BEGIN
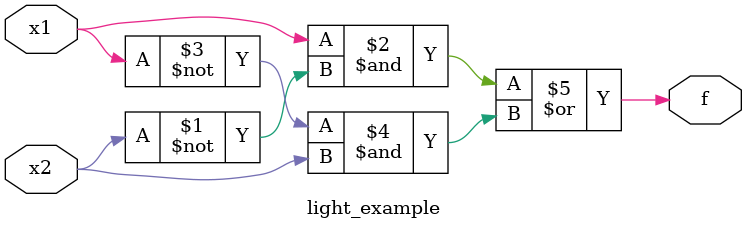
<source format=v>
module light_example(x1,x2,f);
	input x1, x2;
	output f;
	assign f = (x1 & ~x2)|(~x1 & x2);
endmodule


</source>
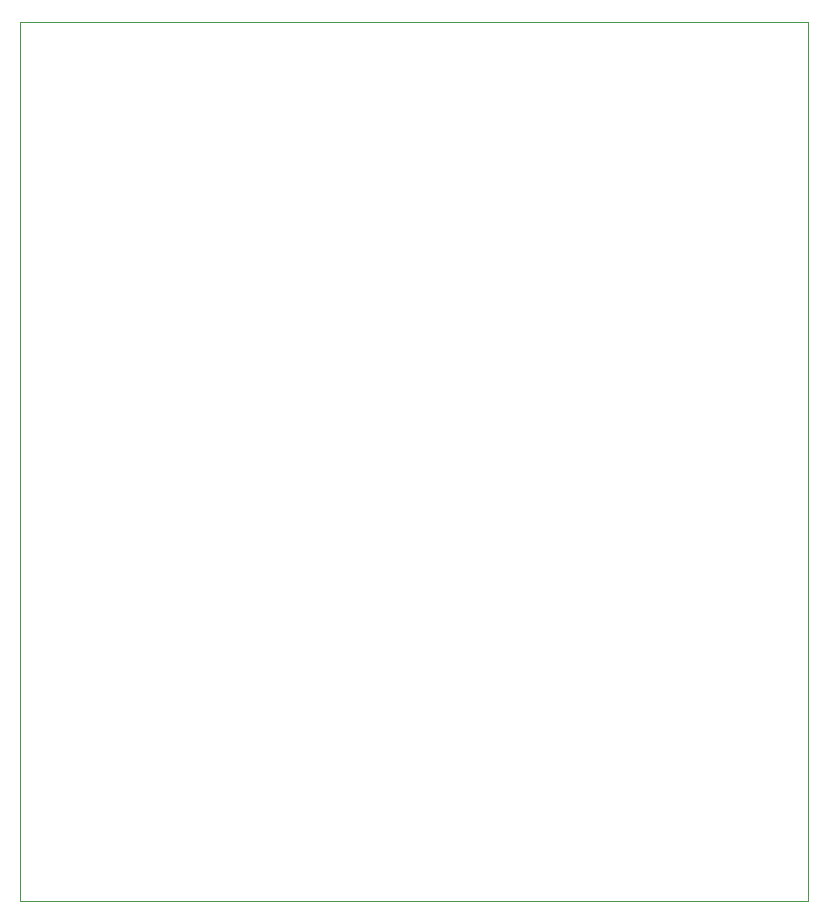
<source format=gbr>
%TF.GenerationSoftware,KiCad,Pcbnew,9.0.4*%
%TF.CreationDate,2025-10-16T14:13:28-04:00*%
%TF.ProjectId,Alpha_Breakout,416c7068-615f-4427-9265-616b6f75742e,rev?*%
%TF.SameCoordinates,Original*%
%TF.FileFunction,Profile,NP*%
%FSLAX46Y46*%
G04 Gerber Fmt 4.6, Leading zero omitted, Abs format (unit mm)*
G04 Created by KiCad (PCBNEW 9.0.4) date 2025-10-16 14:13:28*
%MOMM*%
%LPD*%
G01*
G04 APERTURE LIST*
%TA.AperFunction,Profile*%
%ADD10C,0.050000*%
%TD*%
G04 APERTURE END LIST*
D10*
X115087500Y-62310001D02*
X181787500Y-62310001D01*
X181787500Y-136710001D01*
X115087500Y-136710001D01*
X115087500Y-62310001D01*
M02*

</source>
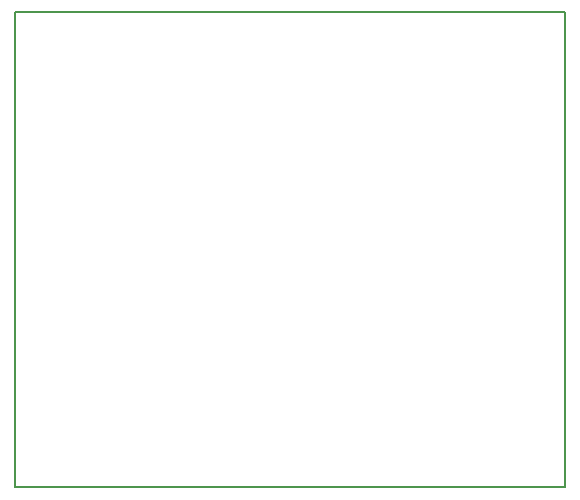
<source format=gbp>
G75*
%MOIN*%
%OFA0B0*%
%FSLAX25Y25*%
%IPPOS*%
%LPD*%
%AMOC8*
5,1,8,0,0,1.08239X$1,22.5*
%
%ADD10C,0.00600*%
D10*
X0035757Y0001300D02*
X0035757Y0159568D01*
X0219221Y0159568D01*
X0219221Y0001300D01*
X0035757Y0001300D01*
M02*

</source>
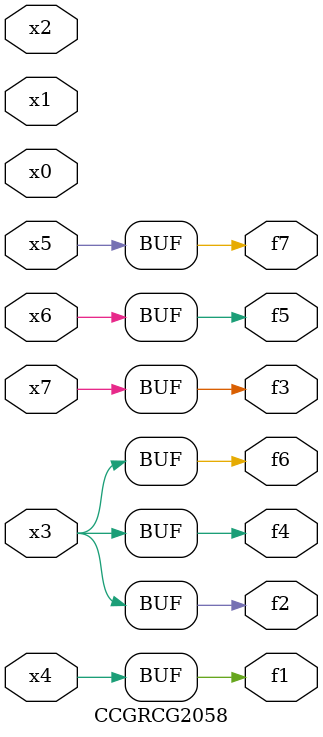
<source format=v>
module CCGRCG2058(
	input x0, x1, x2, x3, x4, x5, x6, x7,
	output f1, f2, f3, f4, f5, f6, f7
);
	assign f1 = x4;
	assign f2 = x3;
	assign f3 = x7;
	assign f4 = x3;
	assign f5 = x6;
	assign f6 = x3;
	assign f7 = x5;
endmodule

</source>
END
EXERCISE AIM:
Line by line, write out the entries exactly, and leave the pictures out.

RESULT BELOW:
<source format=v>
module light_example(x1,x2,f);
	input x1, x2;
	output f;
	assign f = (x1 & ~x2)|(~x1 & x2);
endmodule


</source>
<source format=gbr>
%TF.GenerationSoftware,KiCad,Pcbnew,9.0.4*%
%TF.CreationDate,2025-10-16T14:13:28-04:00*%
%TF.ProjectId,Alpha_Breakout,416c7068-615f-4427-9265-616b6f75742e,rev?*%
%TF.SameCoordinates,Original*%
%TF.FileFunction,Profile,NP*%
%FSLAX46Y46*%
G04 Gerber Fmt 4.6, Leading zero omitted, Abs format (unit mm)*
G04 Created by KiCad (PCBNEW 9.0.4) date 2025-10-16 14:13:28*
%MOMM*%
%LPD*%
G01*
G04 APERTURE LIST*
%TA.AperFunction,Profile*%
%ADD10C,0.050000*%
%TD*%
G04 APERTURE END LIST*
D10*
X115087500Y-62310001D02*
X181787500Y-62310001D01*
X181787500Y-136710001D01*
X115087500Y-136710001D01*
X115087500Y-62310001D01*
M02*

</source>
<source format=gbp>
G75*
%MOIN*%
%OFA0B0*%
%FSLAX25Y25*%
%IPPOS*%
%LPD*%
%AMOC8*
5,1,8,0,0,1.08239X$1,22.5*
%
%ADD10C,0.00600*%
D10*
X0035757Y0001300D02*
X0035757Y0159568D01*
X0219221Y0159568D01*
X0219221Y0001300D01*
X0035757Y0001300D01*
M02*

</source>
<source format=v>
module CCGRCG2058(
	input x0, x1, x2, x3, x4, x5, x6, x7,
	output f1, f2, f3, f4, f5, f6, f7
);
	assign f1 = x4;
	assign f2 = x3;
	assign f3 = x7;
	assign f4 = x3;
	assign f5 = x6;
	assign f6 = x3;
	assign f7 = x5;
endmodule

</source>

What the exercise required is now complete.